As I read Newer Ideals of Peace, I discover a quiet courage to challenge the conventional and to risk the unconventional.  Writing at midcourse in her thinking, she was reconsidering time honored truths and unquestioned patterns of authority.  Reverence for the Founding Fathers and their constitution might blind oneself to the changing times and to needs once unimagined.  Prescriptive truths, as if written in stone, work to prevent the democracy from attending to different voices in the neighborhood.   Truth is unfolding.   Each generation finds it in the changing contexts of community life.  Militarism, she speculated, becomes more than the application of organized force but a manifestation of pervasive authoritarian impulses deeply embedded in the culture.  Militarism, she ventured to propose, included habits of mind that twisted relations with neighbors as well as with peoples abroad.  As she wrote, she sometimes stumbled in her effort to fashion new vocabularies to guide her thinking.  Yet she continued and in her steadfast, patient, spiritual quest demonstrated a remarkable and exemplary resolve and courage.  Later in life, as she watched the flapper generation of the 1920s, she felt bewildered, even troubled.  But she advised her associates to attend to young people and to beware imposing verities on them lest creative thought be stifled.

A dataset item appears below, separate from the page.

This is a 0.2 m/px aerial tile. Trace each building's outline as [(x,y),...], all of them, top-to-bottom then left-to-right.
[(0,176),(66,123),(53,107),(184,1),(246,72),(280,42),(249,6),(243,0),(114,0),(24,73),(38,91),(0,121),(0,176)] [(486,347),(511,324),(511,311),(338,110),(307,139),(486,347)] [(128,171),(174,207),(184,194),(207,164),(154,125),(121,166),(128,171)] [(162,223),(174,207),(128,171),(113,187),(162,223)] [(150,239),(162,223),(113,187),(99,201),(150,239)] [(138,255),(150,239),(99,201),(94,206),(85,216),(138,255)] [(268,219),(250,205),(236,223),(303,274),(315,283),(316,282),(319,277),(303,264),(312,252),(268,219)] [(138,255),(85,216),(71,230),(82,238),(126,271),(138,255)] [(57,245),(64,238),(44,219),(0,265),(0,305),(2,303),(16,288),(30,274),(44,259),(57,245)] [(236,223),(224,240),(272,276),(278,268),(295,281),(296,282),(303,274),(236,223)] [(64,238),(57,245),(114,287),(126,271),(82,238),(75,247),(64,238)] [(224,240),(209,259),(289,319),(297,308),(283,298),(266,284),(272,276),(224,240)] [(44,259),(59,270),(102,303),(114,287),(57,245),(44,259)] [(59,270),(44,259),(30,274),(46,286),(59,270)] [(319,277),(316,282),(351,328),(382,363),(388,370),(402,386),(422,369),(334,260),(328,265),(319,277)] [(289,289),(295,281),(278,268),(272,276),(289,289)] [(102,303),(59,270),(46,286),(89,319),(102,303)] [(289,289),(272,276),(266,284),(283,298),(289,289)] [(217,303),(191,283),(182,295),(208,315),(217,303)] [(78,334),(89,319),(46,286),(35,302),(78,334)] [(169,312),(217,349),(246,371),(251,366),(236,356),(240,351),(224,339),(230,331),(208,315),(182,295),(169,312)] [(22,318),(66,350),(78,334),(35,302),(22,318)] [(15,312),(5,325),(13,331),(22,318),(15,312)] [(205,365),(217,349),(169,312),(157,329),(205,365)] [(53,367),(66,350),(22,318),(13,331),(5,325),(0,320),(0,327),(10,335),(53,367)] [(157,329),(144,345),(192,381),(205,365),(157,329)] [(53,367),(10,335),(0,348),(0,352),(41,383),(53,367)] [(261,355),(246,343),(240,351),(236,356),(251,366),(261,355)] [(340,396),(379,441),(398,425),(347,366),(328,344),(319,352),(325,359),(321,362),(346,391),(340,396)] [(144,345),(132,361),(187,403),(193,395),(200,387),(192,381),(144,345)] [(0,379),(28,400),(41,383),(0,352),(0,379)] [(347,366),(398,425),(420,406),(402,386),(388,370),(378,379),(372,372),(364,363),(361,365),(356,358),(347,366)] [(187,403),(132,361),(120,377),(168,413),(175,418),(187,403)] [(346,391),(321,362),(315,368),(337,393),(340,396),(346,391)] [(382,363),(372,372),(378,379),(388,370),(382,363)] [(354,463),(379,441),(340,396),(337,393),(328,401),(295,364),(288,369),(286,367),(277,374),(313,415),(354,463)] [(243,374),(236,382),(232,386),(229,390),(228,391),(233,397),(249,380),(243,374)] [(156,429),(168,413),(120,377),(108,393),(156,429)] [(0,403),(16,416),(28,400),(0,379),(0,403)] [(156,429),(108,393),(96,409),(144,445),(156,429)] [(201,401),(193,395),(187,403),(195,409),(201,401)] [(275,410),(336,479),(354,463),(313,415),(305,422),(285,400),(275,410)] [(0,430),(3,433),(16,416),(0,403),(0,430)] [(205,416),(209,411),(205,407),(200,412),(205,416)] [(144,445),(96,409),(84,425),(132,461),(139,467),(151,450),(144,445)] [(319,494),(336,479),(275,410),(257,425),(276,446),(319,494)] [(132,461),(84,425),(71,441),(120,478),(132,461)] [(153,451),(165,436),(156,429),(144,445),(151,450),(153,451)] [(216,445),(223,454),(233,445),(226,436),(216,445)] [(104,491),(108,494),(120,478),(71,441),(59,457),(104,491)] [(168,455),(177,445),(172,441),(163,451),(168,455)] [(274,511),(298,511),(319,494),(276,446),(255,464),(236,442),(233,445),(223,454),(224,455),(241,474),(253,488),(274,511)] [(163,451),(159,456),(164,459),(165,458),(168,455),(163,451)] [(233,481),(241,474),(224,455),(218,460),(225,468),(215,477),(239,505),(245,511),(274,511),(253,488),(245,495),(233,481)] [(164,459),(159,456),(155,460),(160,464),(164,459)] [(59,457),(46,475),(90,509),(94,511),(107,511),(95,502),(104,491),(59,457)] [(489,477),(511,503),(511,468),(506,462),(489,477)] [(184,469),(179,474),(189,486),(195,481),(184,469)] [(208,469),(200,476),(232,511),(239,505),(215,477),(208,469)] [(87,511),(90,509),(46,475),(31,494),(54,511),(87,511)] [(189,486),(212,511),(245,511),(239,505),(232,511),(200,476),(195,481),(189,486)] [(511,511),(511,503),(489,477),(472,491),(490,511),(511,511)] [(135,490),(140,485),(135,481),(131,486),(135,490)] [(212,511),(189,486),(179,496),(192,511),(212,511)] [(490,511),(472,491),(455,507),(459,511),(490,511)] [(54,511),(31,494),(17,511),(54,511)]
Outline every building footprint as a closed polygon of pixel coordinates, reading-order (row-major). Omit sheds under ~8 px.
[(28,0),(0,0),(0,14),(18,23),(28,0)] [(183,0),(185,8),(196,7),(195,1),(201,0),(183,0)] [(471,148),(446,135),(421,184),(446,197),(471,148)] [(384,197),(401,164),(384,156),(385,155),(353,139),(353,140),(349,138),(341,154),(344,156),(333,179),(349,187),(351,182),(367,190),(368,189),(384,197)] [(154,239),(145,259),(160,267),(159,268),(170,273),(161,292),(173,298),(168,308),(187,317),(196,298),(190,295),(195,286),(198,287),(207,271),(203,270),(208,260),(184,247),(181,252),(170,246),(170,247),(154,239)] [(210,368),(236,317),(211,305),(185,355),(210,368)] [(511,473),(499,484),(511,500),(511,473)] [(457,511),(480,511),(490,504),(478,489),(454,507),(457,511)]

And so we return to Addams and the Quakers.   The affinity seems to run deeper than her public work against militarism.  It reveals itself in habits of  listening and reflection, of attending to truth emerging from the present, and of reconsidering prescriptions inherited by generations past.  Let me return to what seems contradiction: her affinity with the Society of Friends and her hesitancy to join that circle.   Clearness came to her when she was asked how public association with Quakers might affect her relationship with her neighbors—Catholic, Jew, Eastern Orthodox—in the Hull House community.  Would she create distances and stifle her ability to speak with them?

And so I ask myself: how do we understand peacemaking?  Is the peacemaker identified by the deeds well done?   A resume such as of Jane Addams would meet that standard.   Founder of Hull House, charter member of the National Association for the Advancement of Colored People, outspoken opponent of the First World War, leading light in the Women’s International League for Peace and Freedom—her works earned her a worldwide reputation in the peace community.  Her persistence is also worthy of recognition.   While vilified for resistance to American entrance into the Great War and branded “the most dangerous woman in America,” she continued steadfast, though sometimes disheartened, to her calling.

But what if she had not done these deeds?   Is her inner quest for understanding the way to peace worthy of notice?  With this question I find myself turning to Rufus Jones and his reflections on the spiritual life.  Sometimes, he counseled, we are tempted to look to spiritual heroics, inspiring moments, for example and guidance.   Yet by so doing we overlook the quiet searchers.  We cannot all be Saul on the Road to Damascus.  Nor can many of us be a George Fox atop Pendle Hill.   Those dazzling moments may distract us from attending to the less visible, less eye catching, workers for peace.  And so who is the peacemaker?   To paraphrase William James who deeply admired Addams’ Newer Ideals and who inspired Jones’ writing we need to be alert to the varieties of the peacemaking experience.

Finally–remembering seems important for peacemaking.  This is why I am concerned that Jane Addams may be forgotten, even by today’s workers for peace.   Peacemaking can be lonely work, as Addams felt.   Forgetting can cut the young witness for peace adrift in time without a sense of an anchoring tradition and without awareness of others who endured and thereby teach and invigorate by example.  To be aware of a tradition of people who persevered and, perhaps most important, lived fulfilled lives may be essential to maintaining that spirit.   The drones will continue to kill, prisoners in our midst will be mistreated.  And continuing to keep courage may come, in part, from stopping to remember.